Most of the results presented here can be found in these two papers and my phd thesis.
My background in physics have involved a lot of work revolving around networks. In particular, I have studied networks transporting physical quantities like charge, mass or forces.
Well, because transport networks are organized to their function in nature. But linking their form to their function in not always obvious. Consider this issue. Your blood vessels — essentially, pipes — form a network which is able to transport vital nutriments from their source (let’s say the lungs) to their different destinations (you organs). Now, the sap of trees is flowing through pipes forming a network able to transport vital nutriments from their sources (let’s say the roots) to their destination. It sounds similar doesn’t it? Same function, same form? Well, then why trees have a reticulated network in their leaves — i.e. a network where the branches divide and merge — whereas your blood network is a branched network — without merging?

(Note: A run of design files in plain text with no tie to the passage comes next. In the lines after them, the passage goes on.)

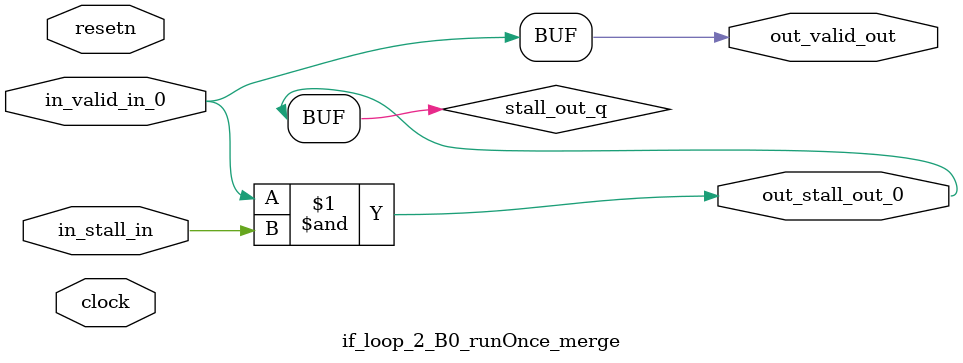
<source format=sv>



(* altera_attribute = "-name AUTO_SHIFT_REGISTER_RECOGNITION OFF; -name MESSAGE_DISABLE 10036; -name MESSAGE_DISABLE 10037; -name MESSAGE_DISABLE 14130; -name MESSAGE_DISABLE 14320; -name MESSAGE_DISABLE 15400; -name MESSAGE_DISABLE 14130; -name MESSAGE_DISABLE 10036; -name MESSAGE_DISABLE 12020; -name MESSAGE_DISABLE 12030; -name MESSAGE_DISABLE 12010; -name MESSAGE_DISABLE 12110; -name MESSAGE_DISABLE 14320; -name MESSAGE_DISABLE 13410; -name MESSAGE_DISABLE 113007; -name MESSAGE_DISABLE 10958" *)
module if_loop_2_B0_runOnce_merge (
    input wire [0:0] in_stall_in,
    input wire [0:0] in_valid_in_0,
    output wire [0:0] out_stall_out_0,
    output wire [0:0] out_valid_out,
    input wire clock,
    input wire resetn
    );

    wire [0:0] stall_out_q;


    // stall_out(LOGICAL,6)
    assign stall_out_q = in_valid_in_0 & in_stall_in;

    // out_stall_out_0(GPOUT,4)
    assign out_stall_out_0 = stall_out_q;

    // out_valid_out(GPOUT,5)
    assign out_valid_out = in_valid_in_0;

endmodule

</source>
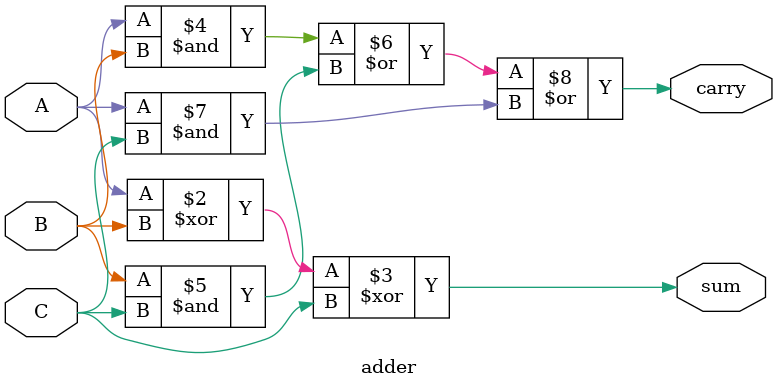
<source format=v>
`timescale 1s / 1s
module adder(input A,B,C, output reg sum, carry);
    always @(A or B or C) begin
        sum = A^B^C;
        carry = (A&B)|(B&C)|(A&C);
        end
endmodule

</source>
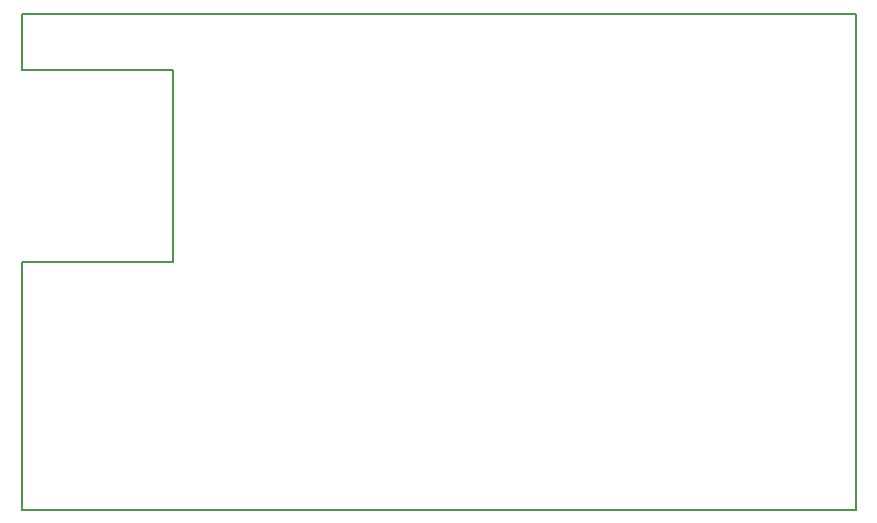
<source format=gbr>
G04 #@! TF.FileFunction,Profile,NP*
%FSLAX46Y46*%
G04 Gerber Fmt 4.6, Leading zero omitted, Abs format (unit mm)*
G04 Created by KiCad (PCBNEW 4.0.2-stable) date 2016-06-02 02:45:39*
%MOMM*%
G01*
G04 APERTURE LIST*
%ADD10C,0.100000*%
%ADD11C,0.150000*%
G04 APERTURE END LIST*
D10*
D11*
X124400000Y-80000000D02*
X154000000Y-80000000D01*
X137200000Y-84800000D02*
X124400000Y-84800000D01*
X124400000Y-84800000D02*
X124400000Y-80000000D01*
X124400000Y-101000000D02*
X137000000Y-101000000D01*
X124400000Y-122000000D02*
X195000000Y-122000000D01*
X124400000Y-122000000D02*
X124400000Y-101000000D01*
X137200000Y-85000000D02*
X137200000Y-84800000D01*
X137200000Y-101000000D02*
X137200000Y-100800000D01*
X137000000Y-101000000D02*
X137200000Y-101000000D01*
X137200000Y-85000000D02*
X137200000Y-100800000D01*
X195000000Y-122000000D02*
X195000000Y-109000000D01*
X195000000Y-80000000D02*
X154000000Y-80000000D01*
X195000000Y-109000000D02*
X195000000Y-80000000D01*
M02*

</source>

The quick answer is that these two types of networks do not meet the same requirements. Indeed, it is possible to show (add ref…) that a reticulated network is not optimal from the point of view of the energy dissipation due to the passage of liquid through the veins/channel/pipes/whatever. Why does this form has been selected through evolution then? The answer is not straightforward, but one can for instance think that the leaves are quite fragile. Thus, if they lose a vital part (near to the branch), all of the rest will die. This is true for humans too, but losing a blood vessel near the source — the heart — is much harder, because it is well protected. Hence, the leaves seem to have made a compromise between optimization and robustness — a compromise that the mammals did not do because their vessels were more protected.
This illustrates the fact that network are a results of their environment, and that their structure can meet different needs.